§ GIVEN ENTRIES

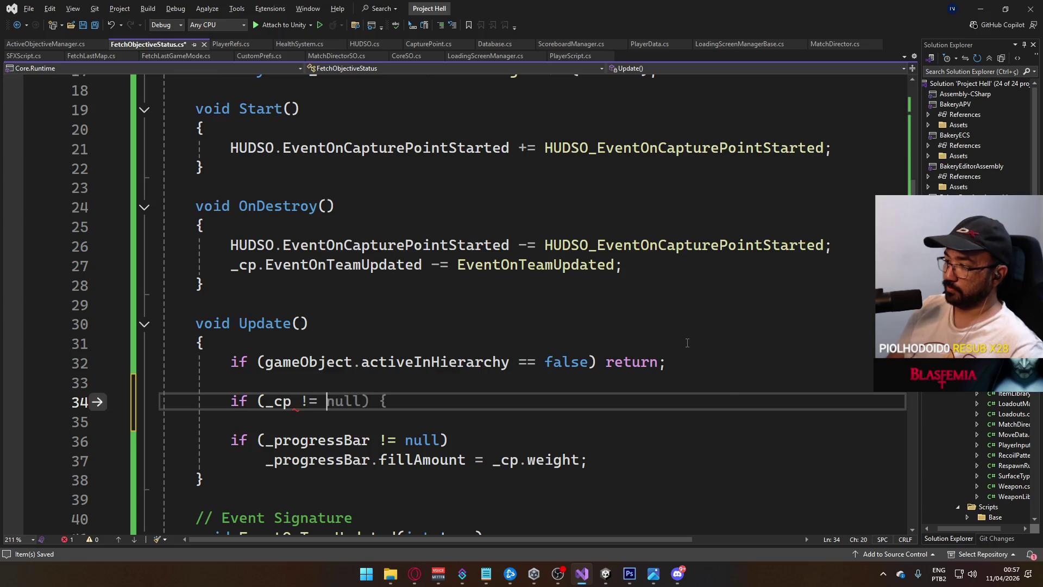
{"action": "key", "text": "BackSpace"}
{"action": "key", "text": "BackSpace"}
{"action": "key", "text": "BackSpace"}
{"action": "type", "text": "== nu"}
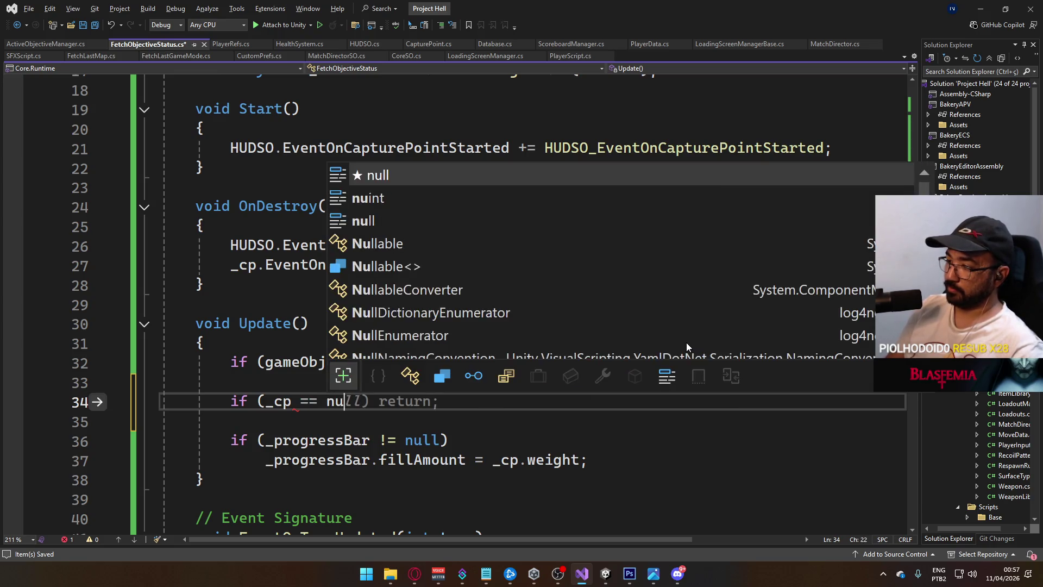
{"action": "type", "text": "ll) return;"}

§ TASK
Display each line of the data where "type" occurs.

§ ANSWER TO THIS EXERCISE
{"action": "type", "text": "== nu"}
{"action": "type", "text": "ll) return;"}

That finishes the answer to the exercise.